Question

The reaction, $CO\left(g\right)+3H_2\left(g\right)\rightleftharpoons C{H}_4\left(g\right)+H_{2}O\left(g\right)$ is at equilibrium at $1300K$ in a one litre flask. The gaseous equilibrium mixture contains $0.30mol$ of $CO,0.10mol$ of $H_2,0.020mol$ of $H_{2}O$ and an unknown amount of $C{H}_4$ in the flask. Determine the concentration of $C{H}_4$ in the mixture. The equilibrium constant, $K_c$, for the reaction at the given temperature is $3.90$.

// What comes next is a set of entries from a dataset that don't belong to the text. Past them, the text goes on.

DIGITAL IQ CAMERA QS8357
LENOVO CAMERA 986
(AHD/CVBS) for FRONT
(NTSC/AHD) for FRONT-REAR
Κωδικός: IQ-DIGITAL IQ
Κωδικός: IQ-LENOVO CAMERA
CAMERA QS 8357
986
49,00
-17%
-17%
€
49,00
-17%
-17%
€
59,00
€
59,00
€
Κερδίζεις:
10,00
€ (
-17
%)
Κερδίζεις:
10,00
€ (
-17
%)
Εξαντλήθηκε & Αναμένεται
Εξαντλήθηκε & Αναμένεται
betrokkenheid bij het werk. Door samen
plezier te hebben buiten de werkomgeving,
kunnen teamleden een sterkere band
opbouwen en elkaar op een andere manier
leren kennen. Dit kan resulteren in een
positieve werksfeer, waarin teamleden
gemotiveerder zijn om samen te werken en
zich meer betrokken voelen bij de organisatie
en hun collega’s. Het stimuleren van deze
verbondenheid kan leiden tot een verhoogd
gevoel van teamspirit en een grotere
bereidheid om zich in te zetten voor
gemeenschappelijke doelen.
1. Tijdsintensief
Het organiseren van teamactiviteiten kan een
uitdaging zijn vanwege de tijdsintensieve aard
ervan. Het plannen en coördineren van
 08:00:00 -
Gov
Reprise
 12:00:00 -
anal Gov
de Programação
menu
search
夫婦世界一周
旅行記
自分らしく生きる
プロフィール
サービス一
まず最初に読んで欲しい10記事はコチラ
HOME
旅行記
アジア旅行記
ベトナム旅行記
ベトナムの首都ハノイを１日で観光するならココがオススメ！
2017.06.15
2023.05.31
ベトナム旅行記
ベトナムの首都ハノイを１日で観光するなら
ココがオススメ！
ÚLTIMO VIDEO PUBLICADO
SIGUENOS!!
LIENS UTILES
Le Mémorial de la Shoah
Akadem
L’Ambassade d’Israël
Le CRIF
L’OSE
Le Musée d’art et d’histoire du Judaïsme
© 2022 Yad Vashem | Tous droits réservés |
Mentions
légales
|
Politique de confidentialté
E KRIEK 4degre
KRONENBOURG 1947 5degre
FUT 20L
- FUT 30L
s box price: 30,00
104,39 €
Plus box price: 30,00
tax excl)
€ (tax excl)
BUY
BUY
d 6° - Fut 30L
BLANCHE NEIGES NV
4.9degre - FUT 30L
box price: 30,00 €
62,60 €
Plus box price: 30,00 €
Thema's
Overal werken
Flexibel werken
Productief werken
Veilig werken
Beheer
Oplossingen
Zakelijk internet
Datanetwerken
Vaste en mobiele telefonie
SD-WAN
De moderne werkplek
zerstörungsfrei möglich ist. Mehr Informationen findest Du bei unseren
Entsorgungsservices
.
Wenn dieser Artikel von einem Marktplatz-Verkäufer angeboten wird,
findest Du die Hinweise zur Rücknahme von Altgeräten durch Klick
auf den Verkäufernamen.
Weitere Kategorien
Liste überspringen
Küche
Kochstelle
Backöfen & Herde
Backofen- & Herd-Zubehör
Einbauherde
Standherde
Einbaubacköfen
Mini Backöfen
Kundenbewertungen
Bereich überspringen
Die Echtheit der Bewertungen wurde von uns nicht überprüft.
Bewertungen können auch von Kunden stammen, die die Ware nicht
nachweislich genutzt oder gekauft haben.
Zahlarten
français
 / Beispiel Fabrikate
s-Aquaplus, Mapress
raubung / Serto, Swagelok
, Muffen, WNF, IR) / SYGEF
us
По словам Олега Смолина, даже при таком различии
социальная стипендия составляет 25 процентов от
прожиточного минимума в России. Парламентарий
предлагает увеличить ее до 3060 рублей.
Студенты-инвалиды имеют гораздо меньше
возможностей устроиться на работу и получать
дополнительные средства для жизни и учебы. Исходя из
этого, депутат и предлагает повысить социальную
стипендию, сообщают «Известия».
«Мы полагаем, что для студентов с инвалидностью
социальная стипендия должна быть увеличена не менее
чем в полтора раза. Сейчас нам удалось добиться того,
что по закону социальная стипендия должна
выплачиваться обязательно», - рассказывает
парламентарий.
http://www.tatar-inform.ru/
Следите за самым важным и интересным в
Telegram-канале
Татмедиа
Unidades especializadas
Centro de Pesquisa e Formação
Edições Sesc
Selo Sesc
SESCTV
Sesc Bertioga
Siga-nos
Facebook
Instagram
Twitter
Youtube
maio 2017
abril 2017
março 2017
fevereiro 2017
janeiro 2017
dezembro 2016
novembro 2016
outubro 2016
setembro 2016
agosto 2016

• A. $5.85\times {10}^{-2}M$
• B. $5.85\times {10}^{-3}M$
• C. $5.85\times {10}^{-7}M$
• D. $5.85\times {10}^{-1}M$

Answer 1

The correct option is A $5.85\times {10}^{-2}M$

Let the concentration of $C{H}_4$ at equilibrium be $xM$.
$C{O}_{\left(g\right)}+3H_{2\left(g\right)}\leftrightharpoons C{H}_{4\left(g\right)}+H_2{O}_{\left(g\right)}$

At equilibrium,
$\left[CO\right]=\frac{0.3}{1}=0.3M;\left[H_2\right]=\frac{0.1}{1}=0.1M;\left[C{H}_4\right]=xM;\left[H_{2}O\right]=\frac{0.02}{1}=0.02M$

We know,
$\frac{\left[C{H}_4\right]\left[H_2{O}^{}\right]}{\left[CO\right]{\left[H_2\right]}^3}=K_c$
$\therefore \frac{x\times 0.02}{0.3\times (0.1{)}^3}=3.90$
$\Rightarrow x=\frac{3.90\times 0.3\times (0.1{)}^3}{0.02}$
$=\frac{0.00117}{0.02}$
$=0.0585M$
$\Rightarrow x=5.85\times {10}^{-2}M$

Hence, the concentration of $C{H}_4$ at equilibrium is $5.85\times {10}^{-2}M$.